**练习文本:**
-=-=-=-=-

编译原理——Tiny词法分析器c++实现

Tiny语言和c-相比更为简单,在实现的时候,对文本的读取,发现回车换行是一个头疼的问题,fgetc()函数和fseek()函数并不是一一对应的。fseek()会回车换行算两个字符,而fgetc()读到’\r’或’\n’其中一个都会返回’\n’,也就是说把回车换行符当作一个字符。

代码如下:

#include <iostream>
#include <stdio.h>
#include <stdlib.h>
#include <string.h>
#define sfName "source.tiny"
#define tfName "target.tiny"
using namespace std;
FILE *source;
FILE *target;
int sequence=0; //目标文件序号
int s[5]={0}; //保存token类型的状态
char str[200]=""; //保存需要返回的字符串
char op[10]={'+','-','*','/',':','=','<',';','(',')'};
char line[200]="" //保存一行字符
char *resw[]={"if","then","else","end","repeat","until","read","write"};
char *token[]={"ID","NUM","RESW","OP","ERROR","COM"};
typedef enum{ID=0,NUM,RESW,OP,ERROR,COM}TokenType;

void clearState()
{
    memset(s,0,sizeof(s));
    memset(str,'\0',sizeof(str));
}

void printStr(TokenType t)
{
    if(t==5)
    {
        fprintf(target,"%d:%s\n",sequence,str);
    }else
    fprintf(target,"%d:<%s,%s>\n",sequence,token[t],str);
    sequence++;
}

void comment(char ch,int i)
{
    bool isExit = false;
    int count =0;
    while(!feof(source))

-=-=-=-=-

**所给数据:**
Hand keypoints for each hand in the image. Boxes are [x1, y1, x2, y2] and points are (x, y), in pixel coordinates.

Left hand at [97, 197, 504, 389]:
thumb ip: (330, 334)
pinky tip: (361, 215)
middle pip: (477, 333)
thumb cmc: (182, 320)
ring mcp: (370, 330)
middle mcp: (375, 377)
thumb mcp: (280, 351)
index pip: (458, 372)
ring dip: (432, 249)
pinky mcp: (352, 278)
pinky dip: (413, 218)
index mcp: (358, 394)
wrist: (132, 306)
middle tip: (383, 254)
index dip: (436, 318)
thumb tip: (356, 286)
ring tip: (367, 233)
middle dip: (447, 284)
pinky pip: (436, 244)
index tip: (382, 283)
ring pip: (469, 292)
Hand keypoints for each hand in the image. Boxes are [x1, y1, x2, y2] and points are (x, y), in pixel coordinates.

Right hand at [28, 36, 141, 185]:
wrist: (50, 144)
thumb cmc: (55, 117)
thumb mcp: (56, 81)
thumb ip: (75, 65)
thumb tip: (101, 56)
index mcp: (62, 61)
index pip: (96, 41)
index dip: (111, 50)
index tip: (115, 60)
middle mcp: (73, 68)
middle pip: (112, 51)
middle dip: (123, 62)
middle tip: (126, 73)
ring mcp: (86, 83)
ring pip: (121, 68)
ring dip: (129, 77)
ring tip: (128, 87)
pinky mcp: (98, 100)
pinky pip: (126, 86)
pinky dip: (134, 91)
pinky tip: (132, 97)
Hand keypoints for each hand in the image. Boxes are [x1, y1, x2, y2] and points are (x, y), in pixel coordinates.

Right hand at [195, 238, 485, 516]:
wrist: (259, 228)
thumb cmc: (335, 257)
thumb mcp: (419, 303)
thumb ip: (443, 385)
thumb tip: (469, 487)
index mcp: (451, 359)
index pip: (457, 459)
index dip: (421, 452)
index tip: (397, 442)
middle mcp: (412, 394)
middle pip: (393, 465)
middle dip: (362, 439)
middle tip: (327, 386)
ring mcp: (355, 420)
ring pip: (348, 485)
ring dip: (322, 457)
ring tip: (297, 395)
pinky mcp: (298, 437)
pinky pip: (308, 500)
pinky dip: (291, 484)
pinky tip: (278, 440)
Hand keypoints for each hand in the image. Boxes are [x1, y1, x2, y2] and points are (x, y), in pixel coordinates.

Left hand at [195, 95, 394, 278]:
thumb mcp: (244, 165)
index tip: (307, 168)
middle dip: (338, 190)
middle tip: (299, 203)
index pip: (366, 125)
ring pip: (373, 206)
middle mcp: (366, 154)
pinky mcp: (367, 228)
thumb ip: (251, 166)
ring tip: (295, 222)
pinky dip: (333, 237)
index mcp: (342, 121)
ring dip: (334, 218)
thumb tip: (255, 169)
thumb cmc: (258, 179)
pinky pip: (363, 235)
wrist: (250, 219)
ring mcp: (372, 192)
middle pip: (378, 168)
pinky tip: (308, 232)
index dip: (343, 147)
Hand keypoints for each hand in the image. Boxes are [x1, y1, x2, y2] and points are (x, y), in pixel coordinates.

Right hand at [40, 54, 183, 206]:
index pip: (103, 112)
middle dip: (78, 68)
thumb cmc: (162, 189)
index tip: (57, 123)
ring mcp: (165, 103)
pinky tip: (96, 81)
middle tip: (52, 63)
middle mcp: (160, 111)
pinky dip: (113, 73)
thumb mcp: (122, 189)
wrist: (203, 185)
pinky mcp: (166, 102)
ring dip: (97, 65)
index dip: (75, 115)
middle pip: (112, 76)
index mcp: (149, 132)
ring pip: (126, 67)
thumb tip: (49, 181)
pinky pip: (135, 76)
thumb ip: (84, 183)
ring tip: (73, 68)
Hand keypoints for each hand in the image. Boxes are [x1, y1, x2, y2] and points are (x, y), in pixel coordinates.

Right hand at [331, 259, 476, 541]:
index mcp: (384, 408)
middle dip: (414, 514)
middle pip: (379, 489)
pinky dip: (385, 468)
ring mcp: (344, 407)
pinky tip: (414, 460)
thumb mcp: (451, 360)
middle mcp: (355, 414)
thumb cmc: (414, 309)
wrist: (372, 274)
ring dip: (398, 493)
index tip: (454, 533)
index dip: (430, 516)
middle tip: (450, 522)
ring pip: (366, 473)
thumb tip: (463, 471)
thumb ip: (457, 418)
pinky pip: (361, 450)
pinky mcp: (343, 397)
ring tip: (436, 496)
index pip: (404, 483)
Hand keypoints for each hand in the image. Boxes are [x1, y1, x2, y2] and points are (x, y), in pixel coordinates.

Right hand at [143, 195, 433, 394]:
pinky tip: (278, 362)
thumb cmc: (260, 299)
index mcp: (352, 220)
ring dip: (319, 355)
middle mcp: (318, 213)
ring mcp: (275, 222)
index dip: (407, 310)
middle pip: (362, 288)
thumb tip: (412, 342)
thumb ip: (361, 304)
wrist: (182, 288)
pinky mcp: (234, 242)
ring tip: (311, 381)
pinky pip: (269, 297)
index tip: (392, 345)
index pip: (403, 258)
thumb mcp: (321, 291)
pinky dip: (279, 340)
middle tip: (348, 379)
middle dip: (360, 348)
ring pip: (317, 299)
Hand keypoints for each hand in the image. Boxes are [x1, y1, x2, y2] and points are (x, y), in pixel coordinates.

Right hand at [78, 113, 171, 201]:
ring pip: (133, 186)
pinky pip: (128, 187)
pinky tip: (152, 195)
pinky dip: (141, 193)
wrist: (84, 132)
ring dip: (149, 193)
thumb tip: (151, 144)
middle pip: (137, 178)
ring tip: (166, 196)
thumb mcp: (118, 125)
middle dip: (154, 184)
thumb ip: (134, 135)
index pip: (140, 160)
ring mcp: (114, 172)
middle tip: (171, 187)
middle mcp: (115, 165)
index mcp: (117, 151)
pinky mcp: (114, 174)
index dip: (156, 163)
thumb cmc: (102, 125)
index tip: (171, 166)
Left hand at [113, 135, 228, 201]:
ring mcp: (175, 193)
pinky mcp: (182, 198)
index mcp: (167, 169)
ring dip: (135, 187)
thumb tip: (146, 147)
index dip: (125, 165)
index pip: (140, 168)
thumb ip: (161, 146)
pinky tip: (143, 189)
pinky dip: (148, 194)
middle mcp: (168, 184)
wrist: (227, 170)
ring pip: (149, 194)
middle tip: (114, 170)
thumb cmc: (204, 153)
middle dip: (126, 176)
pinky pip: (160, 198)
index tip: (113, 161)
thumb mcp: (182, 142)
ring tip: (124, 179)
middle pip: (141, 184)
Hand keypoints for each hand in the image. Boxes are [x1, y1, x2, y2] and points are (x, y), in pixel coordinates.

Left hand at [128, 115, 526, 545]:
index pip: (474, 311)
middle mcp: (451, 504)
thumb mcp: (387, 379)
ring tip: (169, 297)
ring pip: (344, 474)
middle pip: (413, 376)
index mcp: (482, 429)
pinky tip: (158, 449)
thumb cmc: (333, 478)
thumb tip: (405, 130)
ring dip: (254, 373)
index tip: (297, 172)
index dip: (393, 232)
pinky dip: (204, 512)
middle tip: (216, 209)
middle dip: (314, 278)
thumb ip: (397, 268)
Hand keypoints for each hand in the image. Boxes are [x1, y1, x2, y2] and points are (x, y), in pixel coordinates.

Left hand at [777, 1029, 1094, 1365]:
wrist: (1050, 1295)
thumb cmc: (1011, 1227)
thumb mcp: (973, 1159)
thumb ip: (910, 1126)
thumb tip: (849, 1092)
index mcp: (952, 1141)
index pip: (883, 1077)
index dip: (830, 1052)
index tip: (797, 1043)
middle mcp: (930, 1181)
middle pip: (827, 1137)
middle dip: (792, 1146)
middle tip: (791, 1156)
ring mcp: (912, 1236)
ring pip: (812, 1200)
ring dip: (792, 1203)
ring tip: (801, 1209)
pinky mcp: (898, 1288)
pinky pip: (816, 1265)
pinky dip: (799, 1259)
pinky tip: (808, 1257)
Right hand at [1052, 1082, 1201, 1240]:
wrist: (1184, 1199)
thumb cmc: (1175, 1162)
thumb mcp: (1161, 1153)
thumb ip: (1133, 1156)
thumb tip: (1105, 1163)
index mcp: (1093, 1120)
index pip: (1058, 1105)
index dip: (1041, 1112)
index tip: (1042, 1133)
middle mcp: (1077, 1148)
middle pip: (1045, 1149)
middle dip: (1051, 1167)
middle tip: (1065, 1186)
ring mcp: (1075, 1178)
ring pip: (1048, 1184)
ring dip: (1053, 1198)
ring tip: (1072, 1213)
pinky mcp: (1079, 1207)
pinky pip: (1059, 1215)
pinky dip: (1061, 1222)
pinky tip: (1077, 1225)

-=-=-=-=-

**待办事项:**
1) 请把关于Tiny词法分析器的文章中从“void printStr(TokenType t)”到“comment(char ch,int i)”的部分原样抄录下来。
2) 将关于Tiny词法分析器的文章中以“Tiny语言和c-相比更为简单”开头的那一段改写成要点列表，保留其主要事实。

**答案汇总:**
1)
void printStr(TokenType t)
{
    if(t==5)
    {
        fprintf(target,"%d:%s\n",sequence,str);
    }else
    fprintf(target,"%d:<%s,%s>\n",sequence,token[t],str);
    sequence++;
}

void comment(char ch,int i)

2)
- Tiny语言比c-更简单。
- 实现时读取文本，回车换行是一个头疼的问题。
- fgetc()函数和fseek()函数并不一一对应。
- fseek()把回车换行算作两个字符。
- fgetc()读到'\r'或'\n'中的任何一个都返回'\n'，即把回车换行符当作一个字符。